Le porte-parole de Lactalis Michel Nalet lors d’une conférence de presse à Paris le 11 janvier 2018. / CHRISTOPHE ARCHAMBAULT / AFP

La non-publication des comptes de Lactalis reste au cœur des débats autour du géant laitier. La question a encore été abordée, mercredi 24 janvier, au Sénat comme à l’Assemblée nationale. Pourtant, il y a un an, quasiment jour pour jour, Lactalis avait déposé ses comptes. Mais en… italien. Un exercice obligé, qui avait échappé à nombre d’observateurs.

En effet, en février 2017, l’entreprise de Laval (Mayenne) lançait une nouvelle offre publique d’achat (OPA) sur l’italien Parmalat. L’enjeu pour le flibustier : 2,26 % du capital. Une paille pour le numéro un mondial des produits laitiers. Mais, en réalité, une poutre. Car ces quelques pourcents étaient nécessaires pour atteindre le seuil fatidique des 90 %, nécessaire pour pouvoir retirer la proie italienne de la cote. Un enjeu de taille pour l’entreprise dirigée par Emmanuel Besnier, un dirigeant qui n’a pas l’habitude de rendre des comptes. Encore moins d’en publier.

Un exercice rare

Pour lancer son offre d’achat, Lactalis a dû se contraindre à lever le voile sur les chiffres. Un exercice rare. Le précédent remontait à 2011, lorsque le groupe de Laval s’était justement lancé dans une OPA hostile contre Parmalat. A l’époque, les chiffres concernaient l’exercice 2010. L’entreprise affichait alors un chiffre d’affaires de 10,4 milliards d’euros et un bénéfice net de 308 millions d’euros.

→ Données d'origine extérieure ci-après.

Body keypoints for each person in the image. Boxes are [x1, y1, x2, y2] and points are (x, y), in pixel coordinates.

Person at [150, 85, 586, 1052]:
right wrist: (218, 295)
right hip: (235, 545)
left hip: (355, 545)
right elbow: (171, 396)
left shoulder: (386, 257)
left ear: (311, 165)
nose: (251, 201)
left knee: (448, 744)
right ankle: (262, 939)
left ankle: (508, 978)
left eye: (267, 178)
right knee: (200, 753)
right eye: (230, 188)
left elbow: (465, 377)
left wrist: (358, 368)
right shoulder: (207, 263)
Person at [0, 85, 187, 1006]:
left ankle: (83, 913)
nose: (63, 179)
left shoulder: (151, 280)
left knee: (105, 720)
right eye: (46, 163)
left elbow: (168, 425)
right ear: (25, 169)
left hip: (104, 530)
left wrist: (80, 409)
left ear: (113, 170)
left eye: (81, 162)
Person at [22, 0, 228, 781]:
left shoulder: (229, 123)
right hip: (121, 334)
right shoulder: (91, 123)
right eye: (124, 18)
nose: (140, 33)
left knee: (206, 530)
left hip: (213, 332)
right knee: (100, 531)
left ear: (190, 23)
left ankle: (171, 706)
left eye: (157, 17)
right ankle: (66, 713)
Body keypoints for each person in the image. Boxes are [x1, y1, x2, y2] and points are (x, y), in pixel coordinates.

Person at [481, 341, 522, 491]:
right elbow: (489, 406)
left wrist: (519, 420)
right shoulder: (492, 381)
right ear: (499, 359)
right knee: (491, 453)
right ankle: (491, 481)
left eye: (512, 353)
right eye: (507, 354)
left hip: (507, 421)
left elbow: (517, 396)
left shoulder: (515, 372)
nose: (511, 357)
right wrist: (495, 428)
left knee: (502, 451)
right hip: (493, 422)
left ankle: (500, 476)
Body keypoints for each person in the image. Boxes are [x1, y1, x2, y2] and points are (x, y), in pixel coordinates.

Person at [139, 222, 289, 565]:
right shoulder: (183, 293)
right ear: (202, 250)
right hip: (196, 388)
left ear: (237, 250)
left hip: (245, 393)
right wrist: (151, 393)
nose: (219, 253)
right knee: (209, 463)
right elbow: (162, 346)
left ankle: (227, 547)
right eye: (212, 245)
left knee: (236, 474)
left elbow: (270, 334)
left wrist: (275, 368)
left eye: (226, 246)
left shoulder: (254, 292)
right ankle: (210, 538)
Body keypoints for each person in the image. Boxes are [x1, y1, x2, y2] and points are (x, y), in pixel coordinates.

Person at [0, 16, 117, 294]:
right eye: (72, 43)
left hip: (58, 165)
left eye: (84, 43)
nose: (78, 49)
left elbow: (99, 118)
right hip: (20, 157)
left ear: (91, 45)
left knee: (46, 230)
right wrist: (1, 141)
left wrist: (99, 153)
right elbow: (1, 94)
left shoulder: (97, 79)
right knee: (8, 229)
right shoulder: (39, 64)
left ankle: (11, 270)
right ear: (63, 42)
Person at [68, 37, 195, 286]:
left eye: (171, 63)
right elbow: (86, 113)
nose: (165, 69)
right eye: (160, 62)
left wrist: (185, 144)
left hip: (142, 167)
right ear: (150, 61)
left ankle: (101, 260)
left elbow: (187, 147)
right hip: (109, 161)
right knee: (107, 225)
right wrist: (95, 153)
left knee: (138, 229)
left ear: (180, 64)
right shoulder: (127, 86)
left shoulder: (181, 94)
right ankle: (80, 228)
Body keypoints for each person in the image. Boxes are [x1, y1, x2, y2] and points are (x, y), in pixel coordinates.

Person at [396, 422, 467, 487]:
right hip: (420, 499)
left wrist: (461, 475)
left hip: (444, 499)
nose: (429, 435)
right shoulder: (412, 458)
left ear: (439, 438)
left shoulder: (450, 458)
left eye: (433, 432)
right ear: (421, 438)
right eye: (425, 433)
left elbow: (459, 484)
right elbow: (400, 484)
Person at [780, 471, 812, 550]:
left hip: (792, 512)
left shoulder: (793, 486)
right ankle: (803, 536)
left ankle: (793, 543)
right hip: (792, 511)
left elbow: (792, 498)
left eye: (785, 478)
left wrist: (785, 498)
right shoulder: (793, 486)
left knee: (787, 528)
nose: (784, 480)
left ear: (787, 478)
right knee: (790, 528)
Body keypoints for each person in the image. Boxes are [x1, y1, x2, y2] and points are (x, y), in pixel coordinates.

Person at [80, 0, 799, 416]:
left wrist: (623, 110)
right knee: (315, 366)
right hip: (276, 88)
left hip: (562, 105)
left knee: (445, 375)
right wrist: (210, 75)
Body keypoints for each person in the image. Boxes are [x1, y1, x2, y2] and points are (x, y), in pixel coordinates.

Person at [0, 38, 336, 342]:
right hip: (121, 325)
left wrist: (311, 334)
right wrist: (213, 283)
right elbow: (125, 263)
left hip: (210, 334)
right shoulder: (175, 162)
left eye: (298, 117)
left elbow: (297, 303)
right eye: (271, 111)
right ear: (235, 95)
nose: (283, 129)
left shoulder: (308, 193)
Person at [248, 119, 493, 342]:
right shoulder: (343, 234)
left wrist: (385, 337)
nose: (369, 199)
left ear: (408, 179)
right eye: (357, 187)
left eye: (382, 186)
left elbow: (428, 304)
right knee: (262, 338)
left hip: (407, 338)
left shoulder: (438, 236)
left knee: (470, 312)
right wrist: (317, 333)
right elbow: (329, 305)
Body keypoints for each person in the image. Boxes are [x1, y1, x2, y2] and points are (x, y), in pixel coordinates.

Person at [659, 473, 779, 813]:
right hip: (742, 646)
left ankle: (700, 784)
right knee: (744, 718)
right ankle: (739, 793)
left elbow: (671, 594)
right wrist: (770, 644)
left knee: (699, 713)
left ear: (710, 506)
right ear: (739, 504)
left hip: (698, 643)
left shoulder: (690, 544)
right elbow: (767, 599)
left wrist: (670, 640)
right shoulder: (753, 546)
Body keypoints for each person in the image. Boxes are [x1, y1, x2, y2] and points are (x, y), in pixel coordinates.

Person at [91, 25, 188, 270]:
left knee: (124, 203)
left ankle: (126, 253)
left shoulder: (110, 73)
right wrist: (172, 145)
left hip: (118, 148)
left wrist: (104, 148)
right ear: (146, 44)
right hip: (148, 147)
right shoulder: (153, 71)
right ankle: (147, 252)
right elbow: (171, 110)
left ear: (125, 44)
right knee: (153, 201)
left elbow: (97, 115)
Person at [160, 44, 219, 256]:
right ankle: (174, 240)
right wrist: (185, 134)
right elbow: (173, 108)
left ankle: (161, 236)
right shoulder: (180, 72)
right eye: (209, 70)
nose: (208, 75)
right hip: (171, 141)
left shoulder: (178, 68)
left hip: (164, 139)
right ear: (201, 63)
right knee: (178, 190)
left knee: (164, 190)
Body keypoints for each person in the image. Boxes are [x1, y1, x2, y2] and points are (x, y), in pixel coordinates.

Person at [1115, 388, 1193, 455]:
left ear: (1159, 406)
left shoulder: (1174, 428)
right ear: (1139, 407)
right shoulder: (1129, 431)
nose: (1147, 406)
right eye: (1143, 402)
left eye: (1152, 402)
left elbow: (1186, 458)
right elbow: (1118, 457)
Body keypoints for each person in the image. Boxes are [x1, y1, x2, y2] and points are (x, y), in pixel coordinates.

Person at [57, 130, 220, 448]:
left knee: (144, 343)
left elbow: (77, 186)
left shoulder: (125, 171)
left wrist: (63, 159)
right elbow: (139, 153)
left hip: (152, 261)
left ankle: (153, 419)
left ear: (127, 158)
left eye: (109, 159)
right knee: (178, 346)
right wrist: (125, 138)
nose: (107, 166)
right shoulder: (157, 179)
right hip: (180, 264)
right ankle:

Cette fois, Lactalis a publié les données 2014 et 2015. Boulimique, le propriétaire des marques Président, Société, Lactel ou Galbani a grossi. En 2015, son chiffre d’affaires atteignait 16,8 milliards d’euros. Pour un résultat opérationnel de 1,17 milliard d’euros et un résultat net de 432 millions d’euros. Soit une marge opérationnelle de 6 % et une marge nette de 2,5 %. Loin de la marge opérationnelle de Danone, estimée à 13,8 % en 2016. Plutôt comparable à celle d’une autre entreprise agroalimentaire familiale française, Bonduelle. L’endettement, lui, se chiffrait à 2,8 milliards d’euros.

Las. L’OPA n’a pas été couronnée de succès et Parmalat reste cotée à Milan. L’entreprise de Laval, elle, n’est guère prête à renouveler cet exercice de transparence. Son porte-parole, Michel Nalet, l’a redit, mercredi 24 janvier. Auditionné par la commission des Affaires économiques du Sénat, il a toutefois reconnu qu’il ne contestait pas la nécessité de déposer ses comptes auprès du tribunal de commerce, mais qu’il s’opposait à la publication de ces données, arguant de la nécessaire protection vis-à-vis de ses concurrents.

Culte du secret

Depuis l’affaire des laits infantiles contaminés aux salmonelles dans son usine de Craon (Mayenne), qui a été révélée le 2 décembre, Lactalis est sous pression. La loi Sapin 2 a renforcé les sanctions pour les entreprises qui refusent de publier leur compte. Elle donne aussi le pouvoir au président de l’Observatoire des prix et des marges alimentaires de saisir le tribunal de commerce pour obtenir les informations. Ce qui a été fait en mars 2017. Pour l’instant sans succès à Laval.

M. Nalet s’est dit prêt à collaborer avec l’Observatoire des prix et des marges. Des députés, ont déposé, mardi un amendement dans le cadre du projet de loi sur « le droit à l’erreur », pour durcir encore les sanctions vis-à-vis des entreprises qui entretiennent le culte du secret. D’autres élus ont annoncé la création d’une commission d’enquête parlementaire pour tenter d’y voir clair, dans cette affaire de contamination aux salmonelles, qui a éclaboussé, Lactalis, la grande distribution, mais aussi les services de l’Etat.